We note first that division by zero is not allowed and that for this reason \(3x-1\) may not be equal to zero and that therefore \(x={{1}\over{3}}\) is not a solution.

We now distinguish two cases, namely \(3x-1>0\) and \(3x-1<0\).
In both cases we multiply the inequality on both sides by \(3x-1\) because we then get a linear inequality, for which we know there is a solution method.
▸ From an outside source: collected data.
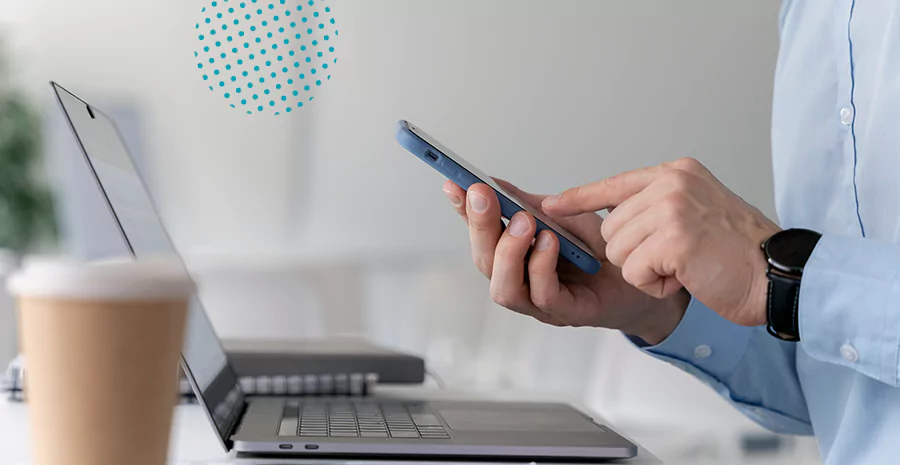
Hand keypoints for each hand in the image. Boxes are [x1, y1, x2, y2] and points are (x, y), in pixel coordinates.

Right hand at [442, 179, 689, 344]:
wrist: (649, 277)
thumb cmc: (604, 252)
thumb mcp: (566, 217)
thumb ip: (531, 204)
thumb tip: (495, 183)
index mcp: (516, 256)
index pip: (479, 234)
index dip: (463, 210)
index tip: (453, 182)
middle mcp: (521, 281)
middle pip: (483, 261)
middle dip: (479, 225)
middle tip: (482, 194)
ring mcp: (540, 303)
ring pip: (503, 288)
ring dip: (508, 251)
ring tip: (525, 223)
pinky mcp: (567, 313)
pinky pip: (542, 295)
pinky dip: (540, 266)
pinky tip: (550, 242)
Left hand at [541, 158, 780, 326]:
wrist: (779, 275)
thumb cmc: (739, 252)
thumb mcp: (697, 211)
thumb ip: (658, 205)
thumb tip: (611, 216)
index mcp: (676, 172)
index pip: (614, 184)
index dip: (580, 199)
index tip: (550, 205)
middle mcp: (671, 183)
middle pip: (611, 227)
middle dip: (634, 253)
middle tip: (677, 257)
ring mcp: (672, 208)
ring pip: (617, 250)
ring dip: (645, 270)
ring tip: (684, 266)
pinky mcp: (672, 238)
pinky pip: (632, 271)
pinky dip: (654, 284)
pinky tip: (685, 277)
Suppose \(3x-1>0\), i.e. \(x> {{1}\over{3}}\). Then we get \(3<7(3x-1)\).
When we move everything with \(x\) to the left and all constant terms to the right, we get \(-21x<-10\).
Then, dvision by the coefficient of \(x\)gives \(x > {{10}\over{21}}\).
So we have the following system of inequalities: \(x> {{1}\over{3}}\,\wedge\; x > {{10}\over{21}}\)
and this simplifies to \(x\gt{{10}\over{21}}\).

Suppose \(3x-1<0\), i.e. \(x< {{1}\over{3}}\). Then we get \(3>7(3x-1)\).
When we move everything with \(x\) to the left and all constant terms to the right, we get \(-21x>-10\).
Then, division by the coefficient of \(x\) gives \(x < {{10}\over{21}}\).
So we have the following system of inequalities: \(x< {{1}\over{3}}\,\wedge\; x < {{10}\over{21}}\)
and this simplifies to \(x\lt {{1}\over{3}}\).

The solution of the original inequality is \(x\lt {{1}\over{3}}\;\vee\;x\gt{{10}\over{21}}\).